Translate this sentence from the abstract below into Spanish: "We report two individuals from two unrelated families who presented with hypomyelination, spastic quadriplegia, nystagmus, and global developmental delay."

#### Source passage:
Start of Block

NKX6-2 Disease in Two Unrelated Patients with Early-Onset Spastic Quadriplegia and Diffuse Hypomyelinating Leukodystrophy

Abstract

Recently, biallelic variants in NKX6-2 have been reported to cause central nervous system hypomyelination. Clinical presentation of previously reported patients included two distinct phenotypes: a neonatal-onset with severe presentation, and a milder childhood-onset form. To date, there have been 40 individuals in 24 unrelated families from different ethnic backgrounds, due to 16 distinct variants identified by whole exome sequencing. We report two individuals from two unrelated families who presented with hypomyelination, spastic quadriplegia, nystagmus, and global developmental delay. Using clinical whole exome sequencing, we identified a newly reported, pathogenic, nonsense variant in case 1 (c.475C>T (p.Gln159Ter)), and a novel frameshift variant (c.234delG (p.Leu79CysfsX109)) in case 2. The clinical phenotype and the neuroimaging were similar in both patients and consistent with the neonatal onset form. The phenotypic overlap with other CNS hypomyelinating disorders, the intrafamilial and interfamilial variability and the non-diagnostic initial genetic and metabolic work up add significant diagnostic challenge. We thus, recommend comprehensive molecular testing by whole exome/genome sequencing as the initial test for patients presentingwith early onset nystagmus, hypotonia, rapidly progressive spastic quadriplegia, bilateral optic nerve atrophy, and diffuse hypomyelination.

End of Block

#### Provided data:
Start of Block

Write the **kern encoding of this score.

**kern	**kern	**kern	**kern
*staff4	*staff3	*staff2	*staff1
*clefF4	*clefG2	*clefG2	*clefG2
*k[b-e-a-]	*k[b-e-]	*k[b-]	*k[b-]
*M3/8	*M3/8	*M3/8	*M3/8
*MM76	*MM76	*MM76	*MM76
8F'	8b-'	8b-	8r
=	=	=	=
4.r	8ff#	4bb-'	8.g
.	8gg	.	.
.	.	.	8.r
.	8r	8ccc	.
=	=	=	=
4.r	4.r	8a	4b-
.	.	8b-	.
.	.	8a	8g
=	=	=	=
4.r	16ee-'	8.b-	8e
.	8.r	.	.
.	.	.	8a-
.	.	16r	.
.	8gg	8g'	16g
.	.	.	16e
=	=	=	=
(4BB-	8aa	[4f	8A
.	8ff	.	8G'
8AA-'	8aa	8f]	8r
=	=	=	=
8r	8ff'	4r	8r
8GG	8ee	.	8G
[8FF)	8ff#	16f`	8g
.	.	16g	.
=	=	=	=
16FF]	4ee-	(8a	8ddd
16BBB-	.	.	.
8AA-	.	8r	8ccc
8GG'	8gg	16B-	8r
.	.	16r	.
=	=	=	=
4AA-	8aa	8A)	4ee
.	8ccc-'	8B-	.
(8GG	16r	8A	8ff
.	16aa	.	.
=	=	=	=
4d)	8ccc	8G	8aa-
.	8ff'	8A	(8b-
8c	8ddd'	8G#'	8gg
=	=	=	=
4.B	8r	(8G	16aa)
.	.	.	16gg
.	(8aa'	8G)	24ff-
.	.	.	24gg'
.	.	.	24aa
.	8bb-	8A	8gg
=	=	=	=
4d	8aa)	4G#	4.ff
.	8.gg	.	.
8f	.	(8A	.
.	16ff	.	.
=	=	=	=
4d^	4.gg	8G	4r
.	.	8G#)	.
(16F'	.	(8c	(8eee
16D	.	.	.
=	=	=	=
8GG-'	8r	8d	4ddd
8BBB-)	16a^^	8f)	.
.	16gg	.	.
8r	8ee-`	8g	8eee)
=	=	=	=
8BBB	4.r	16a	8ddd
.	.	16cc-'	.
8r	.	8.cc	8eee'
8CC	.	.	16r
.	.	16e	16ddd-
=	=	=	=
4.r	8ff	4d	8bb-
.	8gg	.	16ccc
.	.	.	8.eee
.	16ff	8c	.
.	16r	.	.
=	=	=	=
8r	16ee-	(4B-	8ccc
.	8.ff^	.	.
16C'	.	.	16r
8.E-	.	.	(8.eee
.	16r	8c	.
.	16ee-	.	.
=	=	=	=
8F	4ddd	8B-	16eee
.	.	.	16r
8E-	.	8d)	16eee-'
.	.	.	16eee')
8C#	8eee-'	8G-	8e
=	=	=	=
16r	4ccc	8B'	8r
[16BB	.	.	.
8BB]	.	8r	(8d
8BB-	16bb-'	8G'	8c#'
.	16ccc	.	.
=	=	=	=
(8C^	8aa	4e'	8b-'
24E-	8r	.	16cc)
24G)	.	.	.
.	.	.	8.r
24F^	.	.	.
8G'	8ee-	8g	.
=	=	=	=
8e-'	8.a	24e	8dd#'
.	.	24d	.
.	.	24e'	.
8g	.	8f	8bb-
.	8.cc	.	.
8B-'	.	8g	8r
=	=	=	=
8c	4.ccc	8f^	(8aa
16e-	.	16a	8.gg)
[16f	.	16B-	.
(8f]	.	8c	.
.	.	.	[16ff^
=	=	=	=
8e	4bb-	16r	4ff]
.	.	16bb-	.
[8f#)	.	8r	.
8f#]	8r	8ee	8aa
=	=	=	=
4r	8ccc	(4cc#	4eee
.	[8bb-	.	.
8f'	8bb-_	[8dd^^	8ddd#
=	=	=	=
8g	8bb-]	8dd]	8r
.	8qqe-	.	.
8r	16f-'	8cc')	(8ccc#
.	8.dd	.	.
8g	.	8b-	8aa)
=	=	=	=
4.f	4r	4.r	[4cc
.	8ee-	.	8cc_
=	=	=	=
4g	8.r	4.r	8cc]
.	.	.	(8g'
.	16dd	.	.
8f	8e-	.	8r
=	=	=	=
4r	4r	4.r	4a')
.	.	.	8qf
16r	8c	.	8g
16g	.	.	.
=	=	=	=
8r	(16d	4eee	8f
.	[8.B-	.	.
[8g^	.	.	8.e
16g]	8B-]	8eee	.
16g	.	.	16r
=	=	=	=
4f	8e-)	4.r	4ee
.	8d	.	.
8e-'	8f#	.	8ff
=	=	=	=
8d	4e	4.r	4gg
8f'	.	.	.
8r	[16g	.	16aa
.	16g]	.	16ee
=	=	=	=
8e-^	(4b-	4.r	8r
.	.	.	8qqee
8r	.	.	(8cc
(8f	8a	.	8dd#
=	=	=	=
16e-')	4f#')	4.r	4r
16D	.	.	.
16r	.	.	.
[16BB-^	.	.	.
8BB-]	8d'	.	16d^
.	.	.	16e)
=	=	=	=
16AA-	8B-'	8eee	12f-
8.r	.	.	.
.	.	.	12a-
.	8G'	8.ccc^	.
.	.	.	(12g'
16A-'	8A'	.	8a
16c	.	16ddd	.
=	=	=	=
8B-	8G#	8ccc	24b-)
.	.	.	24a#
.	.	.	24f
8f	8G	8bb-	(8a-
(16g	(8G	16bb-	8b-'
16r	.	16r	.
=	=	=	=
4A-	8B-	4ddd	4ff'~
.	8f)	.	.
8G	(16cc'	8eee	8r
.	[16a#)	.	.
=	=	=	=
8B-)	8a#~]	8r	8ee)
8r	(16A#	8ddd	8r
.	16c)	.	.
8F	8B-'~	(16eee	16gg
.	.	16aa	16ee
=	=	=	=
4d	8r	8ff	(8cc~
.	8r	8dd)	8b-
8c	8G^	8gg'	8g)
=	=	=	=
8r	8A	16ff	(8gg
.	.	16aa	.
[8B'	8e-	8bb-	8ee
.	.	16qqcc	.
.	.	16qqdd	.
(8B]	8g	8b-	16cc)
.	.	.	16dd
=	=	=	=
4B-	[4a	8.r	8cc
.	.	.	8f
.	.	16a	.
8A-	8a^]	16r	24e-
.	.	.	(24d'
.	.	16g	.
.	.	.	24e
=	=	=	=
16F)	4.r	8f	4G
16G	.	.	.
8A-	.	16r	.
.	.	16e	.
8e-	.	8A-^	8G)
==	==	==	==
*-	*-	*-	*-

End of Block

#### Answer to this exercise:
Describimos a dos individuos de dos familias no emparentadas que presentaron hipomielinización, cuadriplejía espástica, nistagmo y retraso global del desarrollo.